Sua prática costuma ser malvista por trazer a ideia de


violência e ser identificada como um resquício de justiça
privada.

Sua utilização sempre foi considerada uma alternativa ante


a falta de poder do Estado para definir as querelas, o que
ocorreu no Direito romano, anteriormente ao período de
cognitio extra ordinem; a partir de tal fase, o Estado
passou a ditar a solução dos conflitos de interesses.
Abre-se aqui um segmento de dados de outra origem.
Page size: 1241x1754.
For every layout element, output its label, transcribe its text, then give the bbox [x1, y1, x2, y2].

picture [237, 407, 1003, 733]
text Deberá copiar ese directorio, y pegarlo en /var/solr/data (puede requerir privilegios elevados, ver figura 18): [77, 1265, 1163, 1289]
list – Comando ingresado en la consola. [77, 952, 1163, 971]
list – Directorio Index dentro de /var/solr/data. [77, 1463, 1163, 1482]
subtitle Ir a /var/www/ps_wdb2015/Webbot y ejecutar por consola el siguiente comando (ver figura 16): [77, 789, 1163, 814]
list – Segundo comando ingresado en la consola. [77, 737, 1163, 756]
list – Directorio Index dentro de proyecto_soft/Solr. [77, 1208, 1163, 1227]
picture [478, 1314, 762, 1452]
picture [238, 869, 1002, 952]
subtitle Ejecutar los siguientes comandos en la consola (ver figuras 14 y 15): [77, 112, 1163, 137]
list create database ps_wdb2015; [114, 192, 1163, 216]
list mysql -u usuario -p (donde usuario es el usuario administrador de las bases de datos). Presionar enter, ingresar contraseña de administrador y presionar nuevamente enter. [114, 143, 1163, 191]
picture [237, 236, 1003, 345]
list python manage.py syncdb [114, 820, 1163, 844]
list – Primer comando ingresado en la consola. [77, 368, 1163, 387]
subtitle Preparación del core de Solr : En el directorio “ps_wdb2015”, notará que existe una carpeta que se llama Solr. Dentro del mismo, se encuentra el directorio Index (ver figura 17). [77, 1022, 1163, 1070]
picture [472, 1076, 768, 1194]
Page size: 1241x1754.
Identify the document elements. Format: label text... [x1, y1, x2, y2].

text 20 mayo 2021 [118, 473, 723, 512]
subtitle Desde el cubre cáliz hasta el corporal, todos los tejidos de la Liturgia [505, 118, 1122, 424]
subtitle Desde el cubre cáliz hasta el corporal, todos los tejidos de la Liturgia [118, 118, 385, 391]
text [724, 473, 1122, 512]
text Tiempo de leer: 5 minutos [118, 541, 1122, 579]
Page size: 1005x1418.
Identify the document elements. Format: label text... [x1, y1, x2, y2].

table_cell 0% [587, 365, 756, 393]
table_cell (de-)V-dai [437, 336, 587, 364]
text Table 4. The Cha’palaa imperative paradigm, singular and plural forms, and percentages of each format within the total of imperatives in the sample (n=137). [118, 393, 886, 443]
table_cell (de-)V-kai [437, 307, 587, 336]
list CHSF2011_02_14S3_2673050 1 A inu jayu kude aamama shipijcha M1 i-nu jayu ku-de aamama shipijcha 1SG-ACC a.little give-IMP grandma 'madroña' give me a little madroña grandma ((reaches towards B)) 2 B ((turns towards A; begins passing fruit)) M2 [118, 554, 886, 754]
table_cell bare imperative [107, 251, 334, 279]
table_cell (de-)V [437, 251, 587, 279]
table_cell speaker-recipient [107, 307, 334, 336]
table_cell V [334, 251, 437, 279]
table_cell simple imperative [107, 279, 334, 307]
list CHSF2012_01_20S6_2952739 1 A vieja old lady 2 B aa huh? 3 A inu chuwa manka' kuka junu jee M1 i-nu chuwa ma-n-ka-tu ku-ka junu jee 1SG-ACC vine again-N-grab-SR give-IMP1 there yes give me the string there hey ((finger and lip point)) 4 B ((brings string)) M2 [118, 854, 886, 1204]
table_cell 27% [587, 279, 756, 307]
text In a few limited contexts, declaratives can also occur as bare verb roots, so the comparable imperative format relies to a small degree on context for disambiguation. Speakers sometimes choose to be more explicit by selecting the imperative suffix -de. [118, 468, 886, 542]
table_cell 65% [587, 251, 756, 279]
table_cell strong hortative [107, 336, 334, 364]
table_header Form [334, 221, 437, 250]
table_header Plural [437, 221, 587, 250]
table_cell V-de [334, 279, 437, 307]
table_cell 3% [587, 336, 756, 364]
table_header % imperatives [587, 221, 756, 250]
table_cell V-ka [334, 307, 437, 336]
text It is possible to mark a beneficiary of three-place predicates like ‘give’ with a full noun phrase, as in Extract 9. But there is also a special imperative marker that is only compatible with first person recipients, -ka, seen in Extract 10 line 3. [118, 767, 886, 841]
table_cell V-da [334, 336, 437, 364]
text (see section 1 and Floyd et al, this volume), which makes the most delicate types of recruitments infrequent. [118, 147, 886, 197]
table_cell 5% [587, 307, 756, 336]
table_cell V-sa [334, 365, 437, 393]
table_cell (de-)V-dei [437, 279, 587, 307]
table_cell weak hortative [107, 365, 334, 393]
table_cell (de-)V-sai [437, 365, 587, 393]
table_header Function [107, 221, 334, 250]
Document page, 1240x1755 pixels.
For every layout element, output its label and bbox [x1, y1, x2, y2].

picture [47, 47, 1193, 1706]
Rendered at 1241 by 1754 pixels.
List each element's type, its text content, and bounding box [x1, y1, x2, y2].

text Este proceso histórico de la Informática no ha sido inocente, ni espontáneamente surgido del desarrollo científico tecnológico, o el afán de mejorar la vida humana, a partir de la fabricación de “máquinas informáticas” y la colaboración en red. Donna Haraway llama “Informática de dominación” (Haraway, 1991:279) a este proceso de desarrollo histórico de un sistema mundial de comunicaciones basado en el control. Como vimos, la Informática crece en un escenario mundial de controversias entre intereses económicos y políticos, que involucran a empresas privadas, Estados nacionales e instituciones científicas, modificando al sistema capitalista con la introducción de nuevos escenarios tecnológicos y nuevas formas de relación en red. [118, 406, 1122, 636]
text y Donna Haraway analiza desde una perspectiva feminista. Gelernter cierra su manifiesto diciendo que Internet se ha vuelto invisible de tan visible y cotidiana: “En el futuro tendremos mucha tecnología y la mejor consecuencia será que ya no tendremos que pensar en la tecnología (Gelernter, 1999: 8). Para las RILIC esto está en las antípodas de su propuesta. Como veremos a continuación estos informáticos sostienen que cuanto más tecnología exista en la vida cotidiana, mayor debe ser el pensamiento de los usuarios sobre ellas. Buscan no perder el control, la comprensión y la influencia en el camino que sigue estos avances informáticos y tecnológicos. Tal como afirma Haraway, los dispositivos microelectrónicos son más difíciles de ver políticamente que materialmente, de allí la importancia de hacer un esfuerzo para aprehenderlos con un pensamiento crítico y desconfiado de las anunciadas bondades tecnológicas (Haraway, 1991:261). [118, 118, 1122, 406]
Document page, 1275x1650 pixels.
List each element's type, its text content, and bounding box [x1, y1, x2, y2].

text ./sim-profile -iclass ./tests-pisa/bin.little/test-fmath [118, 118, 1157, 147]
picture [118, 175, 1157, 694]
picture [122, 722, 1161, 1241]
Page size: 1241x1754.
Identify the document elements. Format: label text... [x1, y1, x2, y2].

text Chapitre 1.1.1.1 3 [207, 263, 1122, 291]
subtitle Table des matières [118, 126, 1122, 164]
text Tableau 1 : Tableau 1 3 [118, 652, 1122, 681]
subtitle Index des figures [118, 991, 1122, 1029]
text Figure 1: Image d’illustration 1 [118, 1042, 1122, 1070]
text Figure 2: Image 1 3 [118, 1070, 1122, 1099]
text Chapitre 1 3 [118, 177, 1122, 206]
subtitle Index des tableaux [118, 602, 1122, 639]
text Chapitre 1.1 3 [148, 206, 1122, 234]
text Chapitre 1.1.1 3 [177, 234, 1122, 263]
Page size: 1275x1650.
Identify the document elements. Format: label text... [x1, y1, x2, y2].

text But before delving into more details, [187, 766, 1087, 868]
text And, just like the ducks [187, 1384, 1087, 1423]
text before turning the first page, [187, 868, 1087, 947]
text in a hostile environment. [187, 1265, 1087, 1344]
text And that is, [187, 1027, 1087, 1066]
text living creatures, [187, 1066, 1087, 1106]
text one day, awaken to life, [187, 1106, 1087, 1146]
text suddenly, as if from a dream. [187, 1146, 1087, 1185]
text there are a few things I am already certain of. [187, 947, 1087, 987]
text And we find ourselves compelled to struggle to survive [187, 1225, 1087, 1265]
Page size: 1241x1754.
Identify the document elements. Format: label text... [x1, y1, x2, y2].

Tendo sido a primeira resposta encontrada pelo indivíduo


para resolver suas controvérsias, a autotutela era
considerada um instrumento precário e aleatório; por este
prisma, ela não seria apta a garantir propriamente justiça,
mas sim a vitória do mais forte, esperto ou ousado sobre o
mais fraco ou tímido.

Na autodefesa, os antagonistas resolvem o conflito pela


imposição do interesse de um deles com o sacrifício do
interesse do outro; Niceto Alcalá-Zamora y Castillo refere-
se a tal hipótese como solução “egoísta do litígio”.

Segundo Giuseppe Chiovenda, a autodefesa constitui uma


atividade “meramente privada, movida por impulsos e
intenções particulares e egoísticos, embora consentidos e
moderados pelo Estado”. Quanto mais se reforça a
organização política, mais se restringe o campo da
autodefesa, tendo em vista a natural expansão da atuação
estatal.

O autor italiano ressalta que não há como comparar a


autotutela com a atividade estatal de composição de
conflitos, ainda que o resultado econômico possa ser
idêntico.

A autodefesa constituiria “uma atividade meramente privada,


movida por impulsos e intenções particulares e egoísticos,
embora consentidos pelo Estado”.

A conclusão genérica sobre a negatividade da autodefesa,


todavia, nem sempre se revela apropriada: em situações como
a de estado de necessidade ou legítima defesa, a atuação é
pertinente por força do perigo vivenciado. O instinto de
sobrevivência torna natural a pronta reação do indivíduo,
especialmente considerando a impossibilidade de amparo
(suficientemente célere) pelo Poder Estatal em situações
críticas.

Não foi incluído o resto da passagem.